The yen advanced for a second week versus the euro and the US dollar after the Bank of Japan (BOJ) refrained from further moves to stimulate growth and Spanish bond yields climbed, reviving concern Europe’s debt crisis will spread.
The shared currency fell as investors wagered the European Central Bank (ECB) would not restart its government-bond purchase program. The US dollar rose versus 10 of its 16 most-traded peers as investors sought haven, pushing US Treasury 10-year yields below 2 percent. The Australian and New Zealand dollars gained on stronger domestic data and speculation China will take steps to boost its economy.
“The Bank of Japan became a bit more neutral and that shift gave support to the Japanese yen because it reduced expectations for easing,” said Eric Viloria, senior currency strategist at Gain Capital Group LLC in New York, on Friday. “One of the major supports of the yen is low US yields. With the 10-year below 2 percent, that will drive [US] dollar-yen lower.”
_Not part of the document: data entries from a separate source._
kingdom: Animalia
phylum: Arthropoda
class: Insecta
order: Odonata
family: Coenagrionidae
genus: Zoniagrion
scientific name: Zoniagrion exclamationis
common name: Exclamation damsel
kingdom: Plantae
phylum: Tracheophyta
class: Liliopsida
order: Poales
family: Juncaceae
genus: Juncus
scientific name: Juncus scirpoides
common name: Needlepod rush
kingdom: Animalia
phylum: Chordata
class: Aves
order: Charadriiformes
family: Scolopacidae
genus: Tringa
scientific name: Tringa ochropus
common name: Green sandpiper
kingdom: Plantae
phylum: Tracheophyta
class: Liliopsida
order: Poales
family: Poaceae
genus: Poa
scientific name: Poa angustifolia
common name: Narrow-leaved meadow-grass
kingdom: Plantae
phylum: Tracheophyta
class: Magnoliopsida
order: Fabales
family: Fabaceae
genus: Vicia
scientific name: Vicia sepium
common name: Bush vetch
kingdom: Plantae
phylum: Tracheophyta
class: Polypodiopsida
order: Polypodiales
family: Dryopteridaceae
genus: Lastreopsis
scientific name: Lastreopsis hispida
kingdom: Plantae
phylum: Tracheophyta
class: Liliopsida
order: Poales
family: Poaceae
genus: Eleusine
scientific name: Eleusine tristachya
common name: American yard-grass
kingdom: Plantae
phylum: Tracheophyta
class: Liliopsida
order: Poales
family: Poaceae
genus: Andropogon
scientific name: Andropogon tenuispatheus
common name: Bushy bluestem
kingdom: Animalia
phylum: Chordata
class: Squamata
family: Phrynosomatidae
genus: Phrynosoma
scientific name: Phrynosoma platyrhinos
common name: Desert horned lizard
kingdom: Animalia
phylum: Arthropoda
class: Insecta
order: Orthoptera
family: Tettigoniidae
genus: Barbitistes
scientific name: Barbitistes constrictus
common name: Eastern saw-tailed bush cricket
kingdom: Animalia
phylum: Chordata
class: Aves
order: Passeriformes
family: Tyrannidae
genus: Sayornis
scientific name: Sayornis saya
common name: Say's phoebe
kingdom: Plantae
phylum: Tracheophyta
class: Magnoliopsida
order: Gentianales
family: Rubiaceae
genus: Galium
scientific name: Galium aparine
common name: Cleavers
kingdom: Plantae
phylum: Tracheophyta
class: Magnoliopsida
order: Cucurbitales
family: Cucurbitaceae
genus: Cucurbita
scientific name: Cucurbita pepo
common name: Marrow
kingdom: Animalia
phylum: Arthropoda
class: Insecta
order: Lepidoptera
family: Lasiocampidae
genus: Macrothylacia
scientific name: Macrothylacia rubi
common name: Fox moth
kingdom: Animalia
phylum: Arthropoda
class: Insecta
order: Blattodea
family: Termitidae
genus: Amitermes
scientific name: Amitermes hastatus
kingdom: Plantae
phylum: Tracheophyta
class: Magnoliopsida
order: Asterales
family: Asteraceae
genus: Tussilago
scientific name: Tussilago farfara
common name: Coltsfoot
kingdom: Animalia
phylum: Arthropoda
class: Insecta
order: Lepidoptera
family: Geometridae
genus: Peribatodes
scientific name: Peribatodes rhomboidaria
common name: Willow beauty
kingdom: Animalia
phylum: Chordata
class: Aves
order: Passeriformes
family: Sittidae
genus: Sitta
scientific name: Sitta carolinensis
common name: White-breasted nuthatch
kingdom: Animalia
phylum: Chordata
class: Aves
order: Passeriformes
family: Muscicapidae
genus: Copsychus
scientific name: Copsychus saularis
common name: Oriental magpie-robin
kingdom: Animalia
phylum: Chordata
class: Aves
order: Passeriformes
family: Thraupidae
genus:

The Japanese currency rallied 1 percent to ￥105.83 versus the euro on Friday in New York, from ￥106.86 the week before. It touched ￥105.45 on Wednesday, the strongest level since February. The yen gained 0.9 percent to ￥80.93 per US dollar, after touching ￥80.57 on Wednesday, the strongest in six weeks. The dollar appreciated 0.1 percent to US$1.3078 per euro.
The Australian currency climbed against all of its major counterparts except the Singapore dollar and the yen, as China recorded an unexpected trade surplus and the slowest economic expansion in almost three years. The data fueled speculation the People’s Bank of China will move to stimulate economic growth. The nation is Australia’s biggest trading partner.
Australia’s dollar also strengthened as payrolls in the nation added 44,000 jobs last month.
The Aussie rose 0.6 percent to US$1.0370 and reached US$1.0453, the highest since April 3. It declined 0.2 percent to ￥83.94.
New Zealand’s dollar rallied versus its US counterpart after the South Pacific nation’s business confidence rose in the first quarter. The currency, nicknamed the kiwi, was 0.4 percent stronger at US$0.8228. It fell 0.5 percent to ￥66.59.
Implied volatility on three-month options on G7 nations’ currencies fell on Friday to the lowest level since August 2008, 9.7 percent, according to a JPMorgan Chase & Co index. The average over the past decade is 10.6 percent.
Lower volatility makes investments in currencies of nations with higher benchmark rates more attractive because the risk in such trades is that market moves will erase profits.